-- Directions --
Copy the entries below exactly, but only from the line containing "(168, 565) none" through the final line.

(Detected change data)
BEGIN

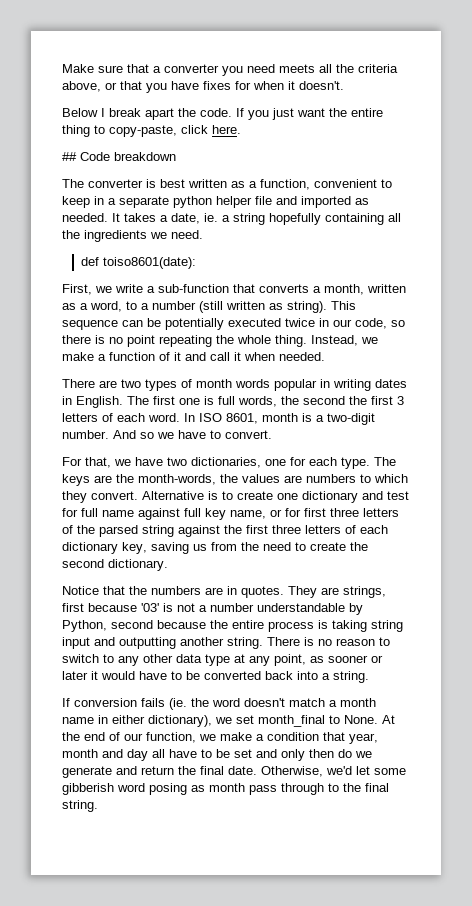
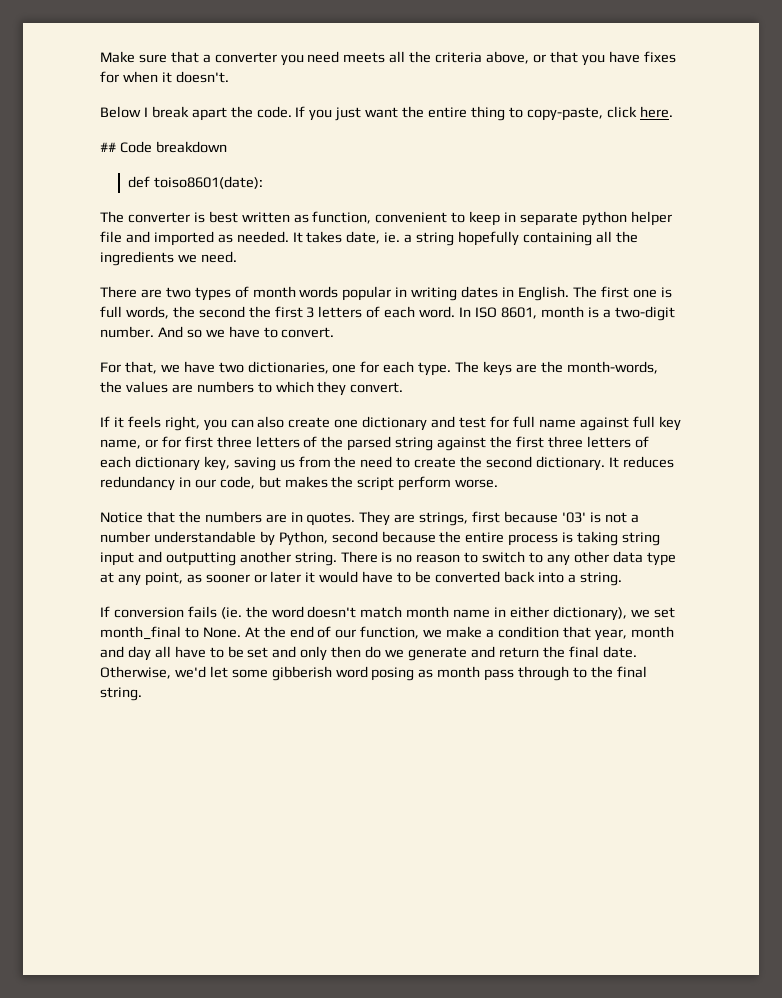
(176, 156) none -> [128,176,264,189] // def toiso8601(date):
[249,181,257,188] a -> (309, 218) none
[108,198,116,205] a -> (517, 217) none
[160,215,168,222] a -> (343, 237) none
[81,257,197,269] [62,284,406,295] [62,301,356,313] [62,318,405,330] [62,335,378,347] [62,352,325,361] // def toiso8601(date): // First, we write a sub-function that converts a month, written as a word, to a number (still written as string). This sequence can be potentially executed twice in our code, so there is no point repeating the whole thing. Instead, we make a function of it and call it when needed. -> (237, 257) none
[142,491,233,500] Alternative is to -> [100,416,285,431] // If it feels right, you can also
(168, 565) none -> [608,456,674,468] [100,476,499,491] It reduces redundancy in our code, but makes the script perform worse.
[329,700,337,707] a -> (403, 612) none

END

-- Solution to the exercise --
(168, 565) none -> [608,456,674,468] [100,476,499,491] It reduces redundancy in our code, but makes the script perform worse.
[329,700,337,707] a -> (403, 612) none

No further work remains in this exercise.